**Required work:** The line containing "2'b00: f =data0;" marks where copying starts, so set down that line and each one after it exactly, through the end of the records.

**Pictures with circuit source files:**

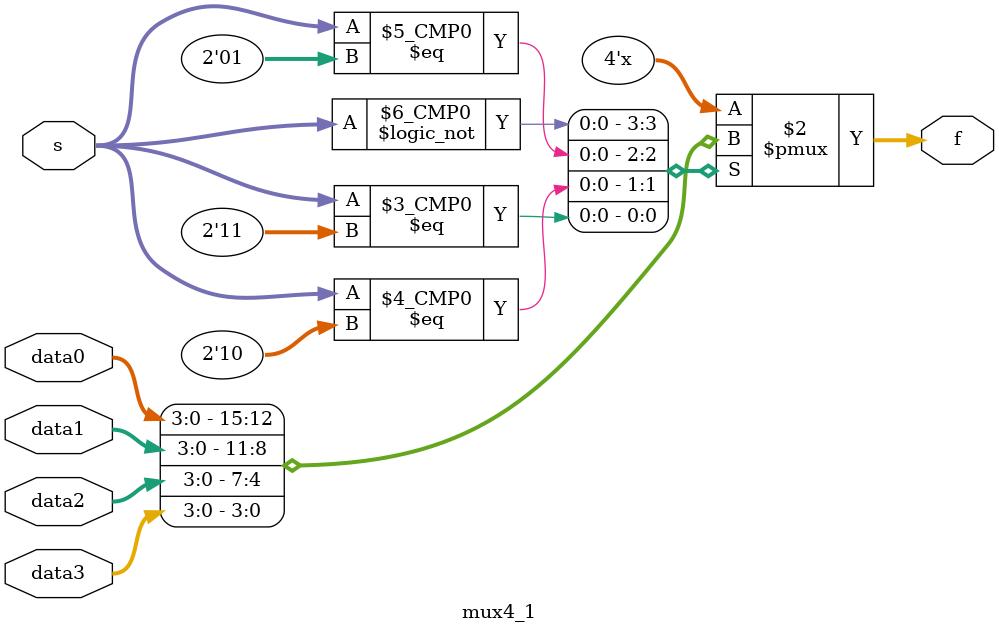
<source format=sv>
`timescale 1ns / 1ps


module mux4_1 #(parameter width=4)(
        input logic [width-1:0] data0,
        input logic [width-1:0] data1,
        input logic [width-1:0] data2,
        input logic [width-1:0] data3,
        input logic [1:0] s,
        output logic [width-1:0] f
    );
 
 always@(*)begin 
        case(s)
            2'b00: f =data0;
            2'b01: f =data1;
            2'b10: f =data2;
            2'b11: f =data3;
        endcase
    end
endmodule

</source>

**Solution to this problem:**
            2'b00: f =data0;
            2'b01: f =data1;
            2'b10: f =data2;
            2'b11: f =data3;
        endcase
    end
endmodule

</source>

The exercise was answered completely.